*Exercise:* Print exactly the lines that run from the first line of the material to the line containing "Where a lease", both ends included, and skip the pictures.

*** Data provided Section Begins ***

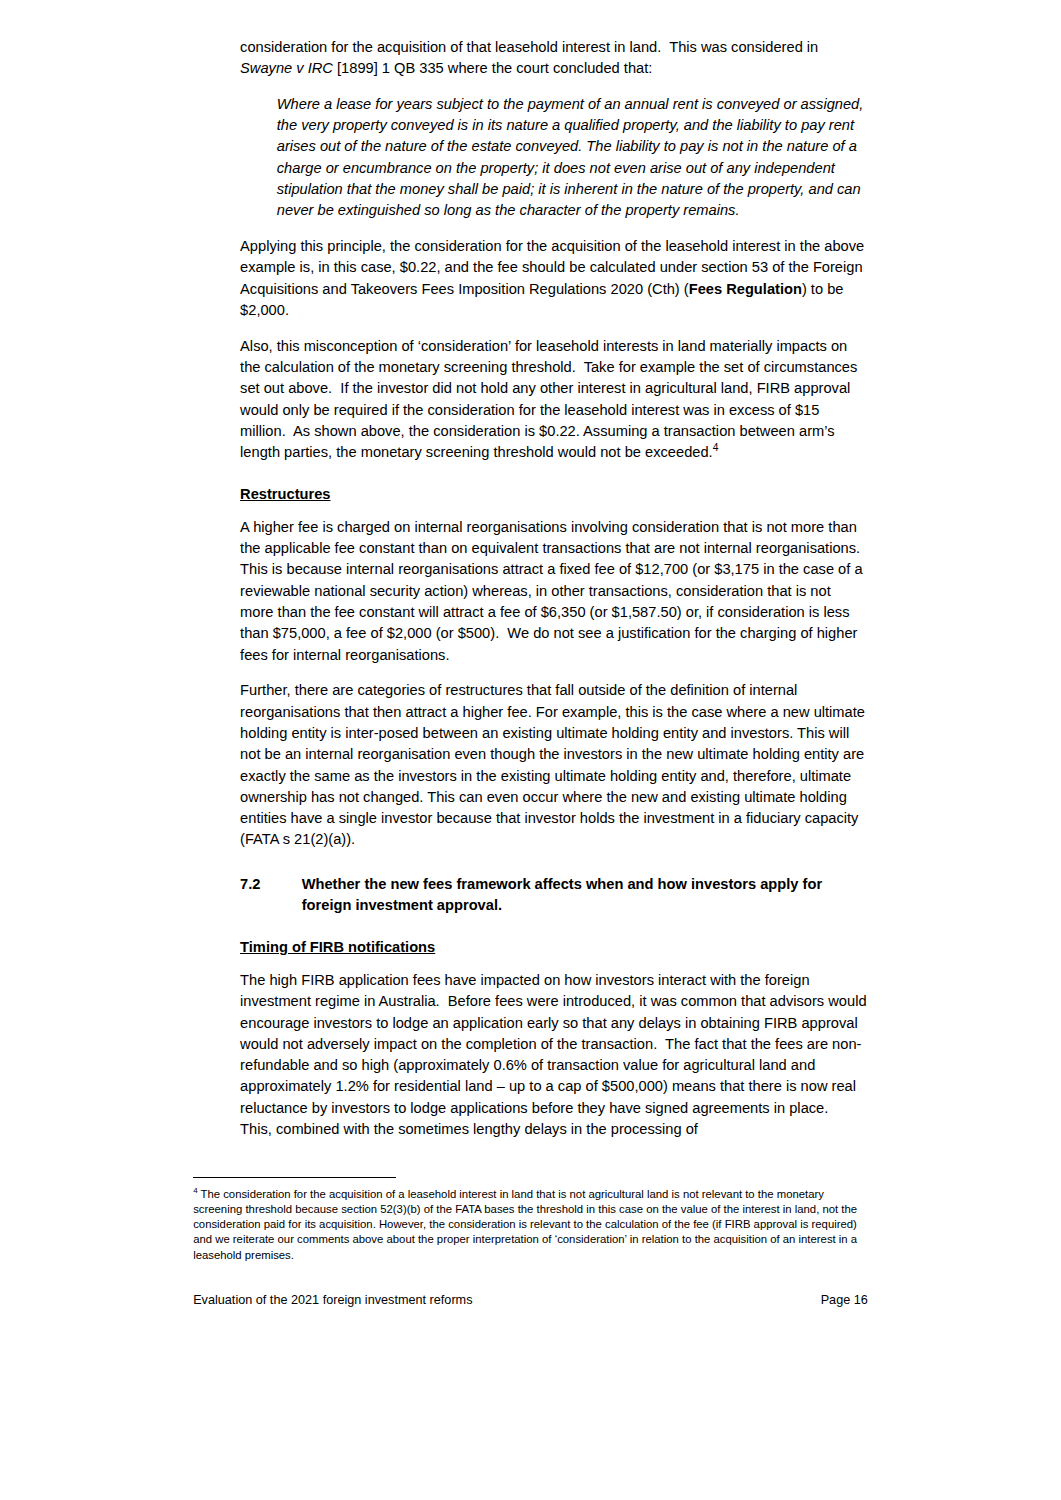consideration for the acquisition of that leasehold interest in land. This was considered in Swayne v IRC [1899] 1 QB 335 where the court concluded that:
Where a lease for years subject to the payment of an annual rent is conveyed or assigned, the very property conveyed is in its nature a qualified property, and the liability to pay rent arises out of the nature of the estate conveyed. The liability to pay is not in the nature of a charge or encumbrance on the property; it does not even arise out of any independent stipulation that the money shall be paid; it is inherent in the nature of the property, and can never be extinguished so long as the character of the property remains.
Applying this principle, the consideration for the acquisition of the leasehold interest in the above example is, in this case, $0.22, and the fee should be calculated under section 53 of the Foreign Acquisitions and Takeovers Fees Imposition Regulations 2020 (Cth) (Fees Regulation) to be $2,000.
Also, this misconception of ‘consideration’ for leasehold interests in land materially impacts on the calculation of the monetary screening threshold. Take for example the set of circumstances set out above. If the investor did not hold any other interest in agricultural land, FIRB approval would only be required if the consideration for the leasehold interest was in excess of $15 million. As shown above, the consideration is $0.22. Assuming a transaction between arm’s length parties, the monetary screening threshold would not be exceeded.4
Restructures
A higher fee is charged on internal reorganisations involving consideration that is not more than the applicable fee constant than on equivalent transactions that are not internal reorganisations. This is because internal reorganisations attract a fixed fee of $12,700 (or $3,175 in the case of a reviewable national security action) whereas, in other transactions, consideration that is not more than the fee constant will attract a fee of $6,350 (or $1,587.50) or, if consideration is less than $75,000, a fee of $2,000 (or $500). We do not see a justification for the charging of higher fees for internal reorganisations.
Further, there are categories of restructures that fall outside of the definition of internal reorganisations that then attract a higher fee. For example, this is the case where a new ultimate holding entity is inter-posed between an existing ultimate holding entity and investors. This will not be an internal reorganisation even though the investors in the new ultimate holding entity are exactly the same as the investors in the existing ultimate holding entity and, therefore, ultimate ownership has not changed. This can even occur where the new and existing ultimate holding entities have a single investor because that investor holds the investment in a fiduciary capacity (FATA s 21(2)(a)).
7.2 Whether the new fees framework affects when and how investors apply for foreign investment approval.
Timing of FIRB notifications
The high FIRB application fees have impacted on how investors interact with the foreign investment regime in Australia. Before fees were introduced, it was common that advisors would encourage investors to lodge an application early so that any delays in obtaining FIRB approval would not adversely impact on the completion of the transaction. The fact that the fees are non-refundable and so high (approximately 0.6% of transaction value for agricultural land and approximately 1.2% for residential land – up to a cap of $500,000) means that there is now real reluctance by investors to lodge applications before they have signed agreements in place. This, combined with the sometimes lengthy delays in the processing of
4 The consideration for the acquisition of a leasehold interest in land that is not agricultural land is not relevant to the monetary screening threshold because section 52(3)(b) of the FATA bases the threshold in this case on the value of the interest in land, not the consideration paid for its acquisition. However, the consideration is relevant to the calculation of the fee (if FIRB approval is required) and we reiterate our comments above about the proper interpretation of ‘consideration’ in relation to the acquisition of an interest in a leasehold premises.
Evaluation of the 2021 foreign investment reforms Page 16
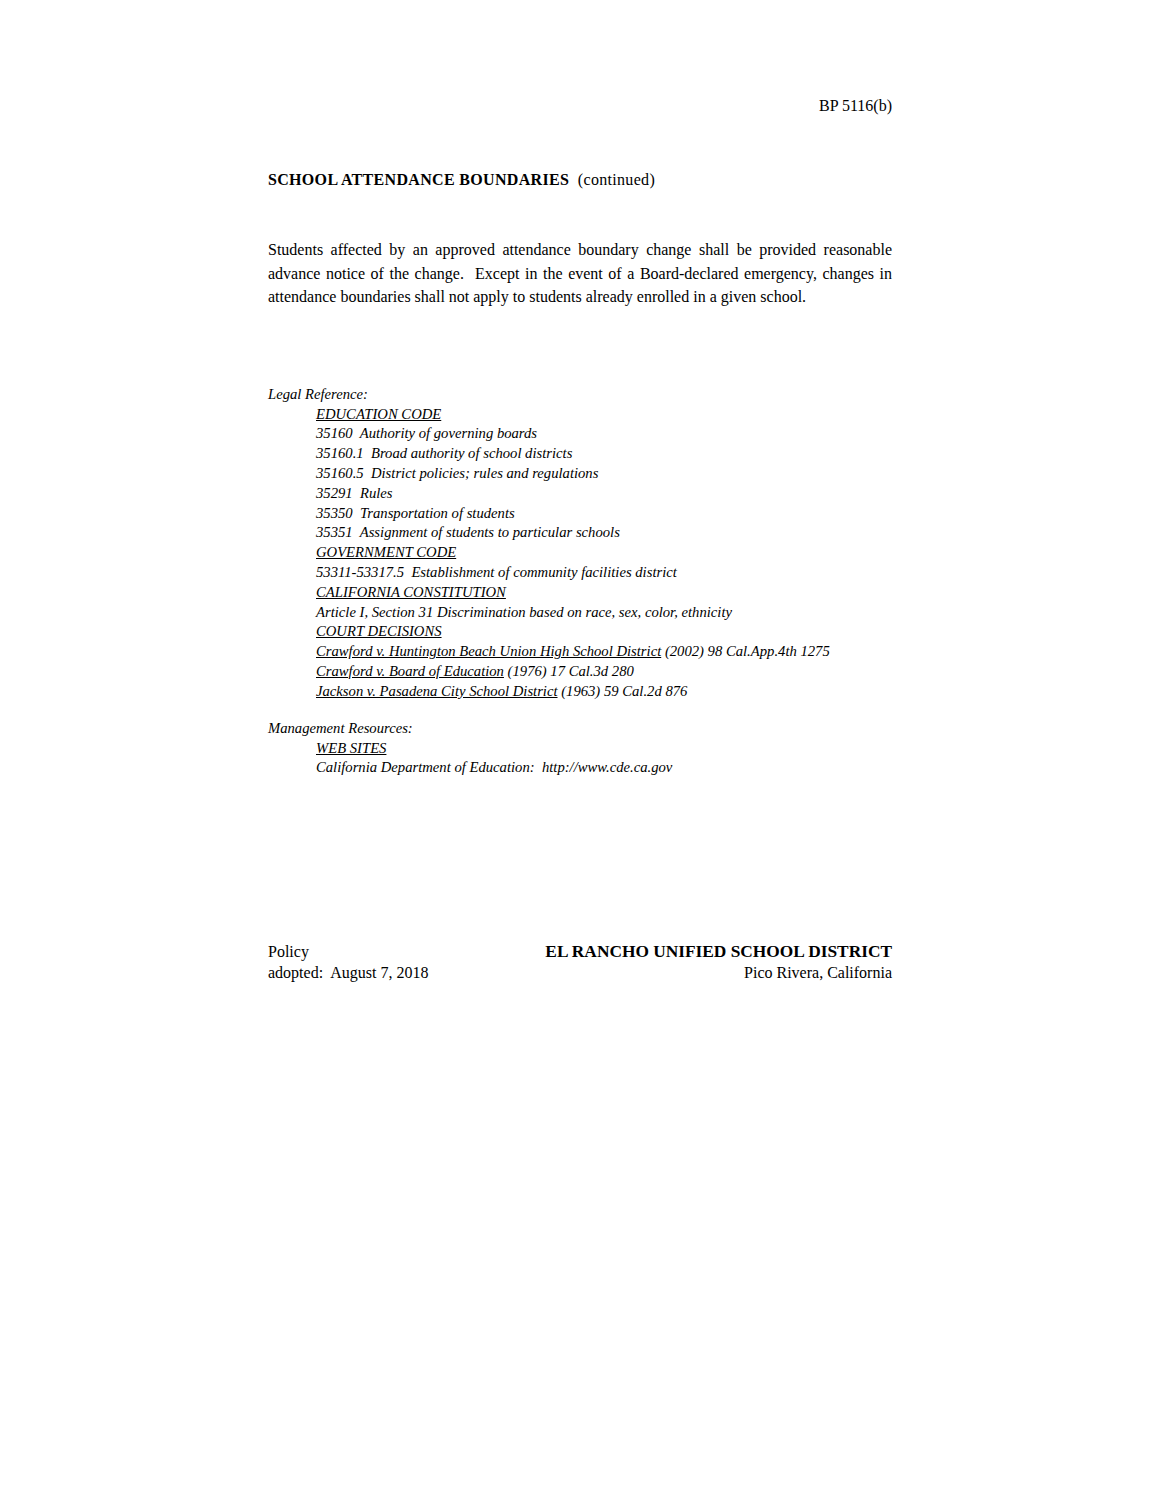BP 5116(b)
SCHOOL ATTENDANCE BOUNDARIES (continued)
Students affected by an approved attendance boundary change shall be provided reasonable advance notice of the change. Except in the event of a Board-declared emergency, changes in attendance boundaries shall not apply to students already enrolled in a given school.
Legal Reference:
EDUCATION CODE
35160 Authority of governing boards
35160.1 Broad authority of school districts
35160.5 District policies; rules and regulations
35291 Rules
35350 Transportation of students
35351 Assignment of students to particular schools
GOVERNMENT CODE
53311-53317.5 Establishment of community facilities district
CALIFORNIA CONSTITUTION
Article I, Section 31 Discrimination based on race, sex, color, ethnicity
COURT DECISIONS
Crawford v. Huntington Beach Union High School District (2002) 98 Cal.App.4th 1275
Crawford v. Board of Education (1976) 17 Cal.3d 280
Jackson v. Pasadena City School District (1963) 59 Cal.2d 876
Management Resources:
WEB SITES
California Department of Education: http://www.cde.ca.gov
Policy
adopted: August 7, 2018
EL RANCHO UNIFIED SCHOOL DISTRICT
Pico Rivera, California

*** Data provided Section Ends ***

*Exercise result:*
consideration for the acquisition of that leasehold interest in land. This was considered in Swayne v IRC [1899] 1 QB 335 where the court concluded that:
Where a lease for years subject to the payment of an annual rent is conveyed or assigned, the very property conveyed is in its nature a qualified property, and the liability to pay rent arises out of the nature of the estate conveyed. The liability to pay is not in the nature of a charge or encumbrance on the property; it does not even arise out of any independent stipulation that the money shall be paid; it is inherent in the nature of the property, and can never be extinguished so long as the character of the property remains.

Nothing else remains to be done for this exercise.